Archive:
Phil delivered the final masters for the main music, which I normalised, topped and tailed, and dropped in. I’m so used to playing the game with the minute long samplers that it’s a bit odd playing with the full versions. Has changed the feel, in a good way.
Have to say, the background music for Sandy’s is chef’s kiss, I absolutely adore that little Casio drumbeat.
Whilst I was on the audio train, I started adding missing audio to the rooms in Sandy’s, and fixing up the Pygame Snake room so it’s always facing the correct way, regardless of which of the three doors you come in through. Was a bit fiddly, as the Screw rotates the room, so you need a certain orientation not to break the thing.
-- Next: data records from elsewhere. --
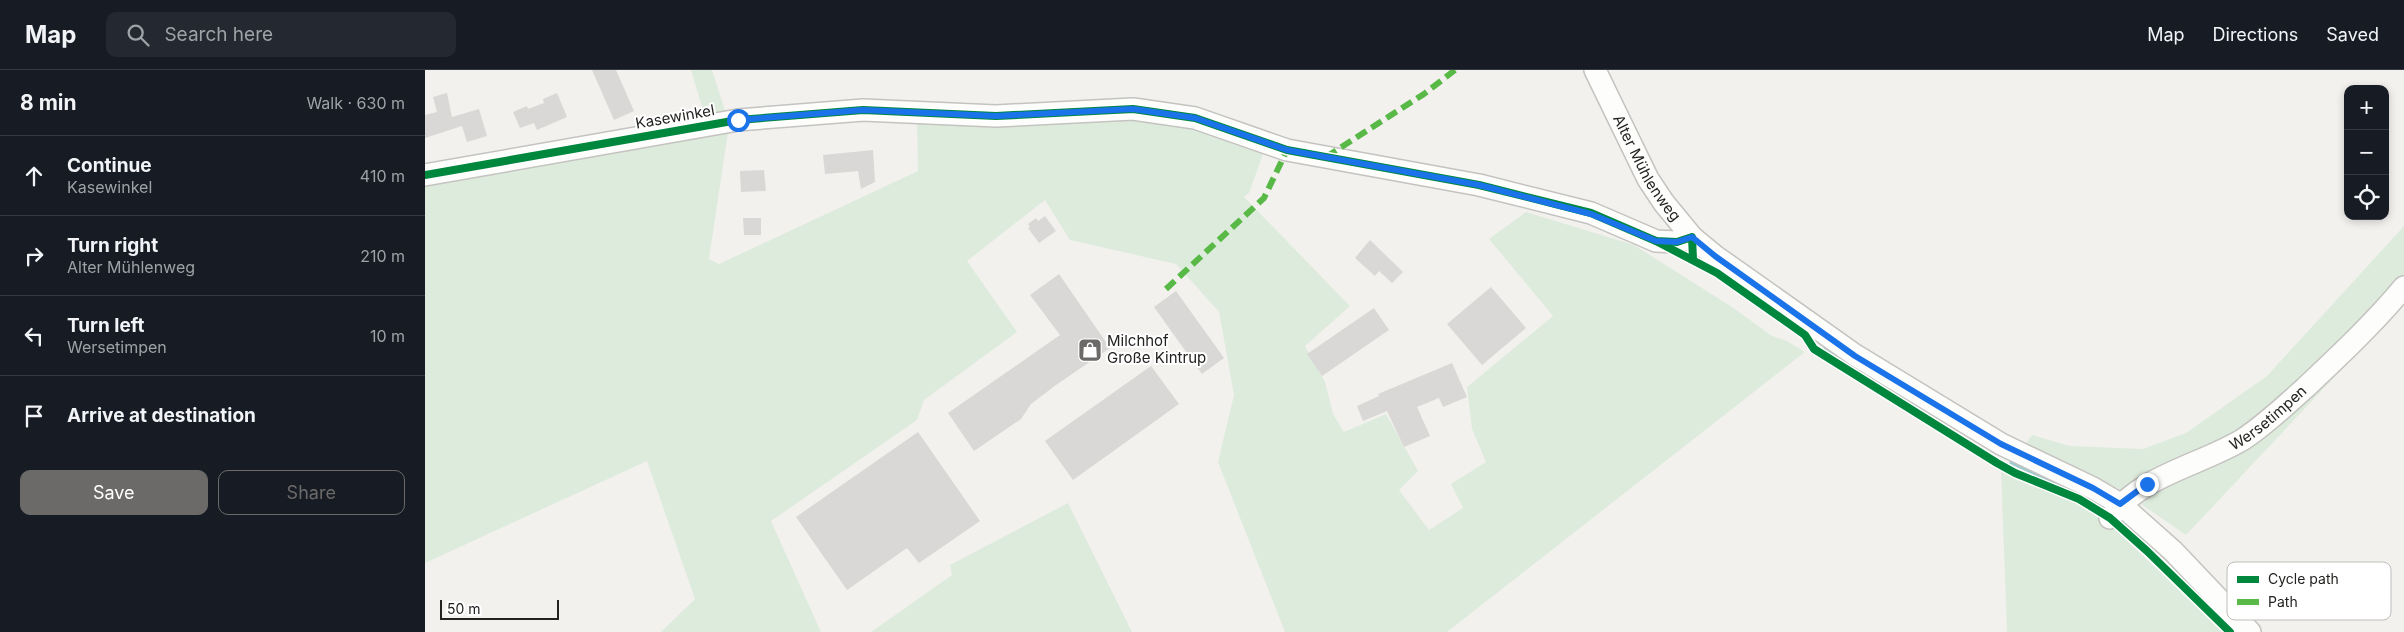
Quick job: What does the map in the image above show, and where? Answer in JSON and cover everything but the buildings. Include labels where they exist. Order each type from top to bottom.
[{"type":"street","name":"Alter Mühlenweg","points":[[1595,70],[1649,179],[1664,203],[1692,237],[1715,256],[1855,356],[2001,444],[2093,488],[2115,511],[2173,551],[2227,608]]},
{"type":"street","name":"Kasewinkel","points":[[425,175],[738,120],[863,110],[996,116],[1133,109],[1195,118],[1287,150],[1479,185],[1591,214],[1656,241],[1677,242],[1692,237]]},
{"type":"street","name":"Wersetimpen","points":[[2115,511],[2147,484],[2214,454],[2242,439],[2262,425],[2353,342],[2404,287]]},
{"type":"street","name":"Alter Mühlenweg","points":[[2239,620],[2250,632]]},
{"type":"green space","points":[[691,70],[712,70],[726,114],[705,117]]},
{"type":"green space","points":[[1140,115],[1191,129],[1263,154],[1249,193],[1244,197],[1350,306],[1305,346],[1325,382],[1333,414],[1344,432],[1386,414],[1418,471],[1399,490],[1429,530],[1463,508],[1451,484],[1486,462],[1472,429],[1467,387],[1553,316],[1489,239],[1526,212],[1634,245],[1732,307],[1772,336],[1787,341],[1805,352],[1447,632],[1285,632],[1218,462],[1234,395],[1219,312],[1176,264],[1070,240],[1045,200],[967,261],[1017,332],[924,400],[917,420],[771,521],[821,632],[661,632],[695,599],[647,461],[425,563],[425,181],[728,132],[709,259],[719,264],[918,171],[917,119]]},
{"type":"green space","points":[[2404,226],[2404,303],[2186,535],[2119,489],[2024,446],[2032,435],[2070,446],[2143,449],[2186,433],[2267,376]]},
{"type":"green space","points":[[2001,471],[2077,502],[2103,518],[2223,632],[2007,632]]},
{"type":"green space","points":[[1068,503],[1132,632],[871,632],[952,575],[950,565]]},
{"type":"waterway","points":[[1826,348],[1931,414]]},
{"type":"waterway","points":[[2012,462],[2095,501]]},
{"type":"marked path","points":[[1326,157],[1424,94],[1455,70]]},
{"type":"marked path","points":[[1166,289],[1264,198],[1287,150]]},
{"type":"cycle path","points":[[425,175],[738,120],[863,110],[996,116],[1133,109],[1195,118],[1287,150],[1479,185],[1591,213],[1656,241],[1677,242],[1692,237],[1693,259]]},
{"type":"cycle path","points":[[1656,241],[1717,273],[1805,335],[1814,349],[1997,463],[2015,473],[2079,499],[2110,518],[2147,551],[2230,632]]},
{"type":"place","name":"Milchhof Große Kintrup","points":[[1090,350]]},
{"type":"route","points":[[738,120],[863,110],[996,116],[1133,109],[1195,118],[1287,150],[1479,185],[1591,214],[1656,241],[1677,242],[1692,237],[1715,256],[1855,356],[1944,411],[2026,458],[2093,488],[2120,504],[2147,484]]}]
Added the first Boom Box to the initial Gilby level, which uncovered a bug in the movement. Fixed that, but then I realised I had another problem: I was going to have the Gilby rooms unlock sequentially, regardless of which door you came through, but it dawned on me that you could leave some paint behind and then never get back to collect it, so that’s not going to work. They’ll have to be tied to specific doors. That’s going to make the difficulty ramp a bit tricky; the player might hit them in any order. Bugger.
One of the mini-games in Lumo was loosely based on Devil Dice. You stood on a rotating cube, and had to match the face colour to a spot on the ground, within a time limit. I always liked that, so today I remade it.
Like the first game, you have to stand on it to activate it. I’d purposefully avoided that up to now; I’ve not worried about restricting myself to using one button in this game, so there’s been no need to go back to that mechanic. Makes this a bit of a throwback, but it works.
The maths properly fried my brain though – it’s more complicated than the first game, the camera can be facing any direction – so I cheated. I’m using a second, dynamically spawned actor, as a pivot for the rotations. Reduces the problem to a simpler lerp…
Veeeery nearly finished with the Rotating Cube. I just have the player animations left to add.
For lolz, I used the same layout as the final challenge in the first game, except this time you have to do it four times, matching a colour in each corner. I think I’ll use it one more time in Nu-Antesher, to unlock a Gilby room.
Quite tempted to do an entire Saturday Night Fever floor, but that’d probably have fit better in Moonbas…
My little home server popped. So much for the 100 pound AliExpress mini-computer! I was hoping to drop my laptop in to replace it, but after a few hours of faff, I had to give up. Either the Eero wasn’t port-forwarding traffic to it, or the laptop was dropping the packets, I couldn’t work out which. Have ordered a new PC, but that’s a few days away, which means I’m without source control until it arrives. I’m riding bareback…
I did get the player animations in for the Rotating Cube, but there seems to be an issue with everything I import onto the Player Character’s skeleton since the engine upgrade; the left foot is twisted. Need to work out a way to fix those, in editor.
A job for another day… Today’s been rubbish.
Thought I’d try the Switch version, docked, on the Big Telly, and whoah… that was a lot slower than handheld. Took a lot of fiddling with console variables, but I think I’ve got something reasonable. I can’t get full 1080p resolution, so it’s upscaling from 1340x756, and I had to drop to FXAA
antialiasing, but the results are about as good as I think I’m going to get. There’s a bit of light bleed between the walls and the floor, which doesn’t look great, but it’s mostly 30 frames-per-second, or above. It might be worth dropping handheld mode down to FXAA
as well. It might claw back a few more frames…
Added a new room, with a black hole that blows you about.
And I put the Rotating Cube into Nu-Antesher.
Also heard from the publisher this afternoon; there’s talk of a Collector’s Edition (oooh!) and we’re going to pin-the-tail on a date to announce the game. Finally! (Not that it’s the world’s best kept secret, at this point, but it’ll be nice to be able to Blog about it on the website…)
Added the final two interactive bits to Nu-Antesher, removed one of the areas I wasn’t using, and added in some vertical columns with paint on. All it needs are the Gilby rooms, to hook up the doors, and it’s done.
I also added a little save icon that flashes up on-screen to let you know there’s disc activity (iirc, this is a requirement on console), but er, it looks like a visual glitch. My save game is 2.8KB atm, so it’s basically on-screen for a frame before disappearing. I’ve stuck a 100ms delay on it for now, but I think I’ll end up swapping out the cassette icon for a spinning throbber. That might look less like something’s broken…
It was worth adding because it made me think a bit harder about how I’m saving the game. This morning, it was doing the same thing as the first game; saving as you move between rooms. But I’ve got larger rooms, with more events in, so I’m being a bit more aggressive, and saving as soon as an inventory item, or zone event happens.
And I think I’ll have the “Warp To Hub” button active on the pause screen, all the time. It does risk people walking through empty rooms a few times, but that’s probably offset by the freedom.